Your HDD is probably dead!

You can
1. Try TestDisk - but be very very careful with it - do LOTS of internet research before you execute anything with TestDisk.
OR
2. Contact a professional recovery service - but be prepared to shell out a lot of cash, especially if its something like damaged spindle/disk surface etc.

Was the data on the HDD backed up?


----------



## amjath (Apr 28, 2013)

Op did u try what top gear asked u to do. Just give it a shake bro, but don't drop it. Do u hear any noise from HDD. 

Turn on ur PC and feel whether the HDD is spinning or not


----------



## Flash (Apr 28, 2013)

Sometimes, the damaged power/data cords are the culprits. 
Check that too!


----------



## topgear (Apr 29, 2013)

Op checked the HDD on another pc .. I think that should at-least eliminate the possibility of bad cables.


----------



## Mario (Apr 29, 2013)

But he already tried in another system, isn't it? His friend who tried "master-slave"?


----------



## makwanamilan96 (Apr 29, 2013)

Mario said:


> Your HDD is probably dead!
> 
> You can
> 1. Try TestDisk - but be very very careful with it - do LOTS of internet research before you execute anything with TestDisk.
> ...



1.i will Try TestDisk if i come to know what it is and i can do or not .
2. Mario bro ,in hard disk data is not so much important ,but i would like if i get my 4 year collection of movies,os,tools and songs back..
but today my goal is to get it working ,data is not required



amjath said:


> Op did u try what top gear asked u to do. Just give it a shake bro, but don't drop it.

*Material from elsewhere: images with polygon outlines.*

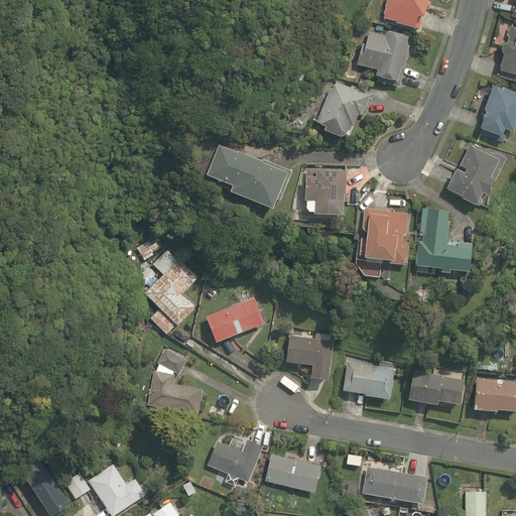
[(397,24),(415,29),(418,17),(424,19),(429,0),(387,0),(383,19),(397,22),(397,24)]
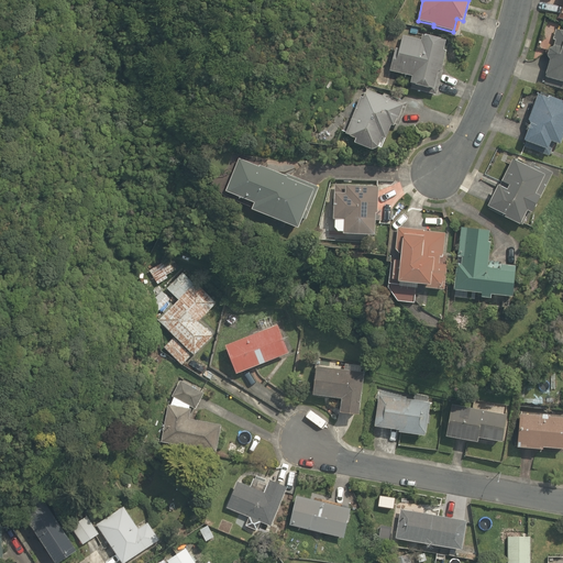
[(545,78),(562,83),(562,31),(555,30),(553,41),(555,41),(554,46),(549,50),(548,56),(550,61),(545,78)]
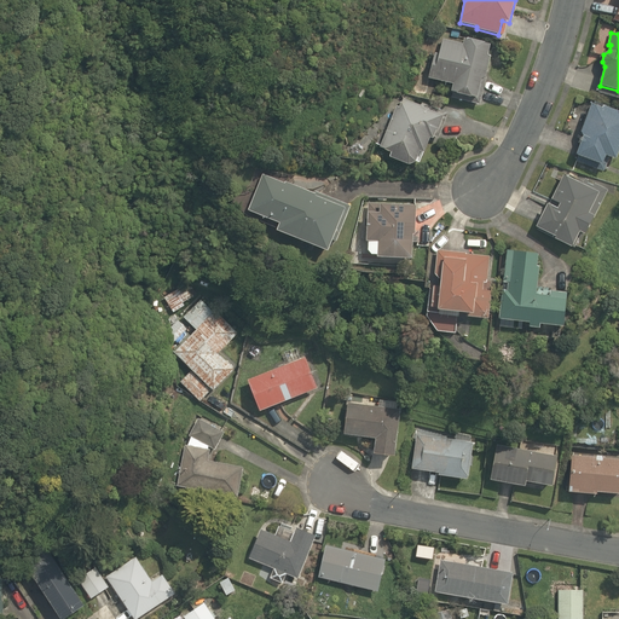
[(450,97),(479,105),(492,57),(489,56),(491,46),(466,39),(463,46),(444,40),(439,55),(435,53),(429,79),(453,85),(450,97)]
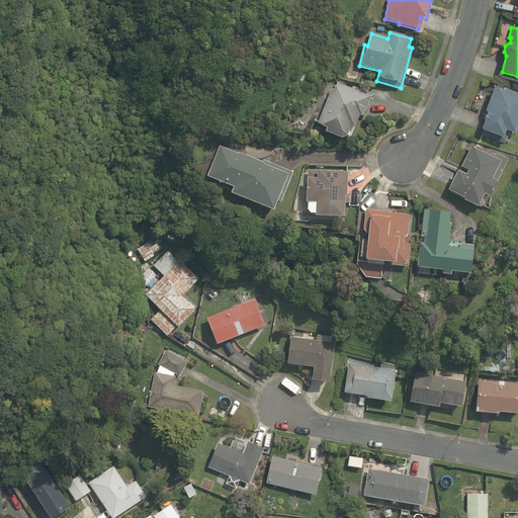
[(327,133),(343,139),(351,137),(360,116),(366,118),(375,96),(353,87),(352,89),(338,83),(335,91),(332,89),(318,123),(328,128),(327,133)]
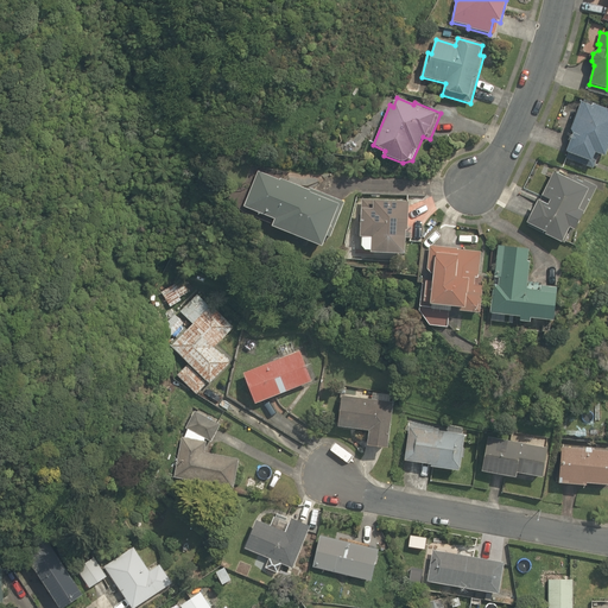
[(567,159),(593,170),(599,156),(605,158),(607,149),(607,113),(607,111),(593,105),(591,107),(581,103),(571,131),(574,134),(567,152),(569,153),(567,159)]
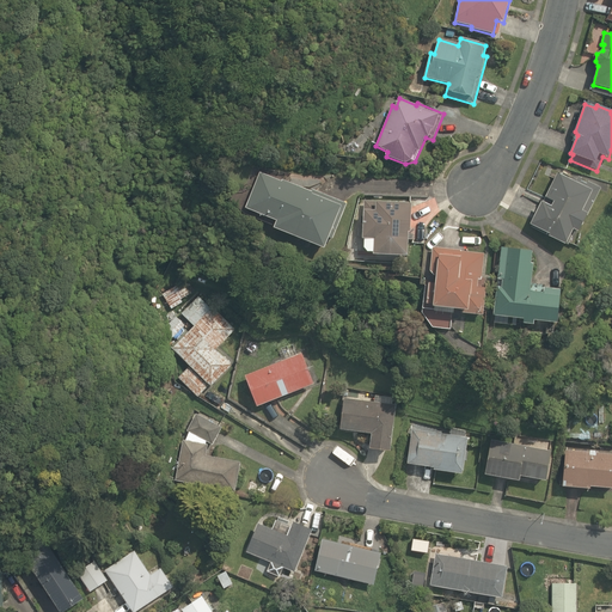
[(274,228),(325,249),(329,239),(332,240),(347,204),(312,190),(311,191),(283,181),(282,183),(259,173),(246,209),(277,221),(274,228)]
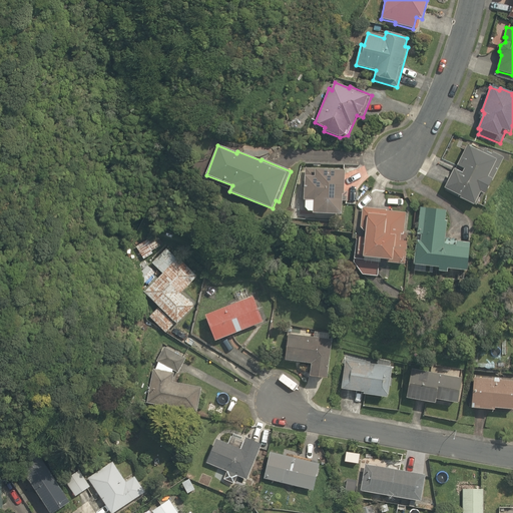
[(461,198),(474,205),(481,192),(485,194),(504,158),(493,153),(492,155),(487,152),(488,150),(485,148),(483,153),(468,145),(445,188),(461,197),(461,198)]
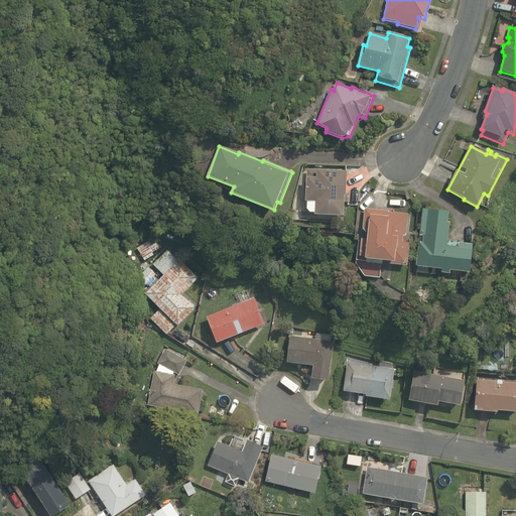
[(314,215),(344,217),(345,196),(347,196),(348,172),(316,171),(316,178),(307,177),(306,202),(314,203),(314,215)]
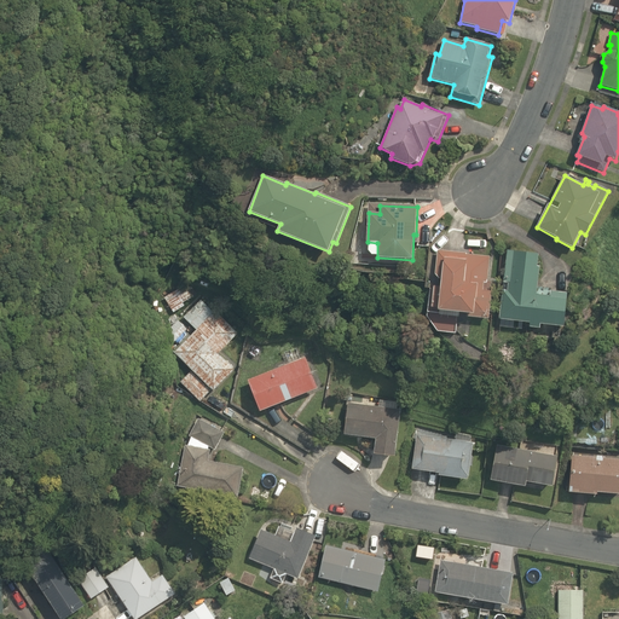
[(444,314),(489,319),(492,293),(484,291),(484,283),(487,284),(491,258),(466,255),(466,254),(438,252),(435,273),(440,279),(441,279),(440,288),(434,287),(432,307),(444,308),(444,314)]
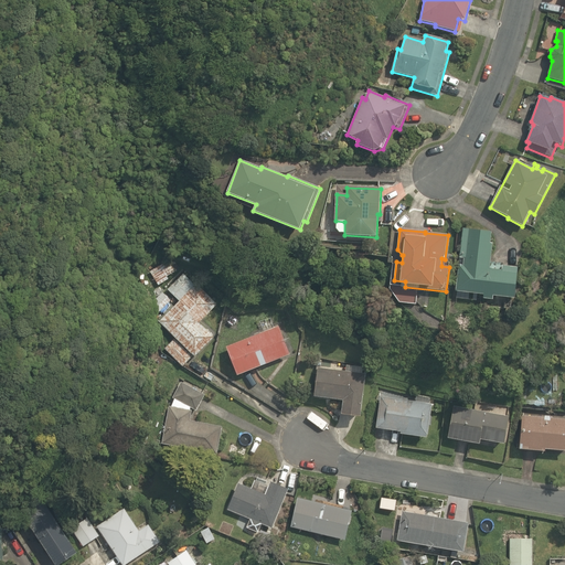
[(483,299),(493,300),(493,296),(514,299),(518,268),(503,266),(502,270),(490,269),(492,244),(490,244),(491,233),(464,230),(460,258),(465,258),(464,266),(459,265),(456,291),(483,295),(483,299)]
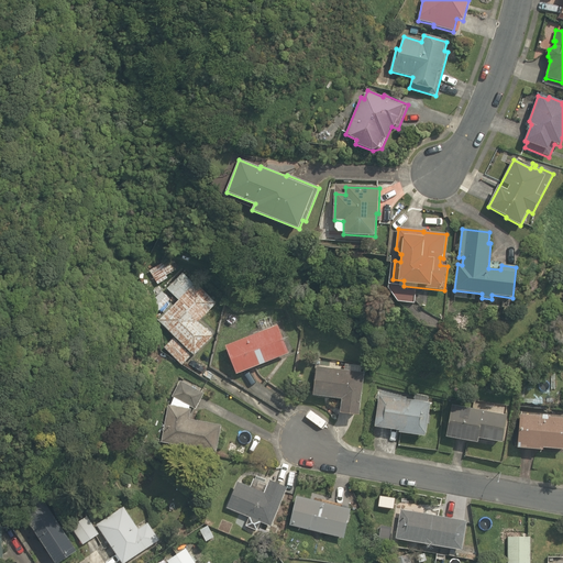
[(198,320),(216,304),(195,282),(194,283),(183,272),(166,287),(178,299),(157,319),(174,337),(162,348),(179,365),(192,353),(194,354),(213,335),(198,320)]
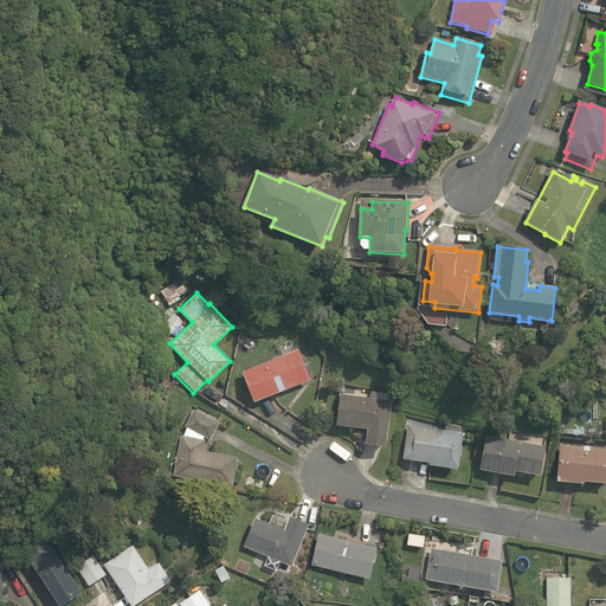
[(161,328),(171,337),(184,324),(174,315),(161,328)]
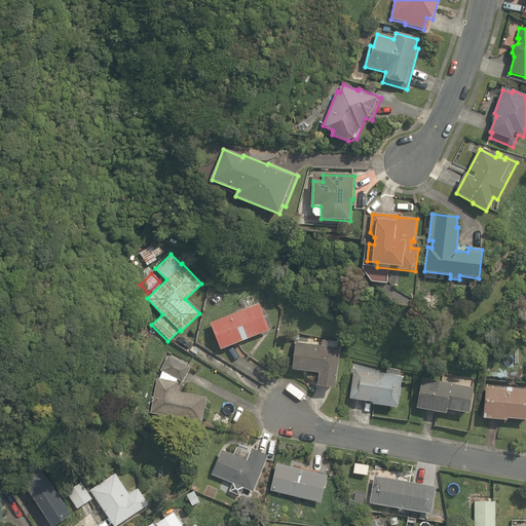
[(211,324),(221,350),(270,331),(260,304),(211,324)]
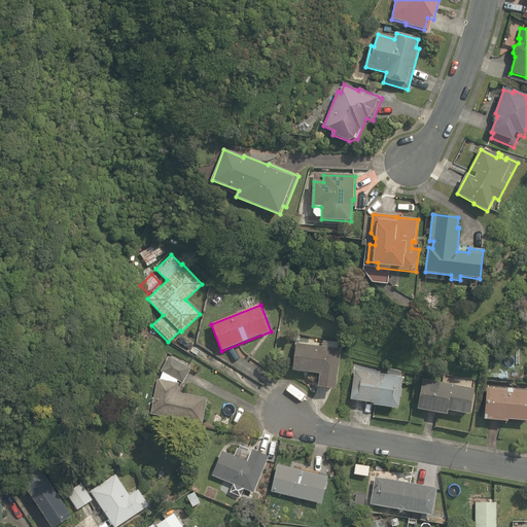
[(318,387),(337,389),(341,349),(296,344),(293,371),(320,374),(318,387)]
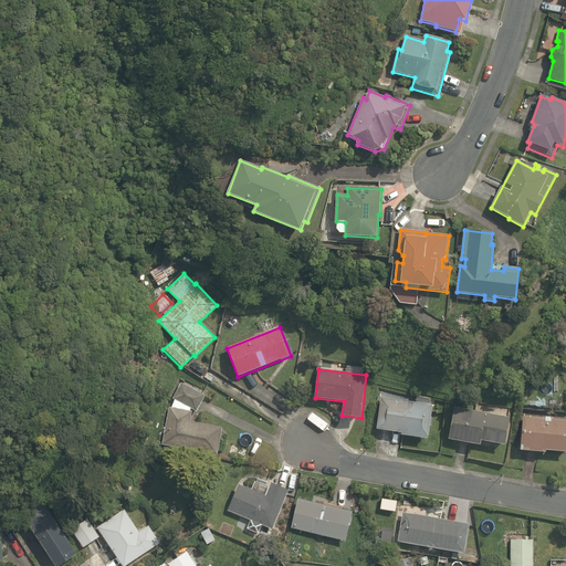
[(163,444),(218,456),(223,428),(191,422),(194,411),(190,411),(191,409),(197,412),(206,396),(182,384),(174,399),(176,400),(173,408),(170,407),(163,444)]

Do u hear any noise from HDD.
> 
> Turn on ur PC and feel whether the HDD is spinning or not



when i shake it i got noise..yes slow noise. but yes i am getting it



Gearbox said:


> Sometimes, the damaged power/data cords are the culprits.
> Check that too!



Did it.



topgear said:


> Op checked the HDD on another pc .. I think that should at-least eliminate the possibility of bad cables.


did it already...my friend also tried master slave on another system .but same.


----------



## Mario (Apr 30, 2013)

makwanamilan96 said:


> 1.i will Try TestDisk if i come to know what it is and i can do or not .



TestDisk - CGSecurity


----------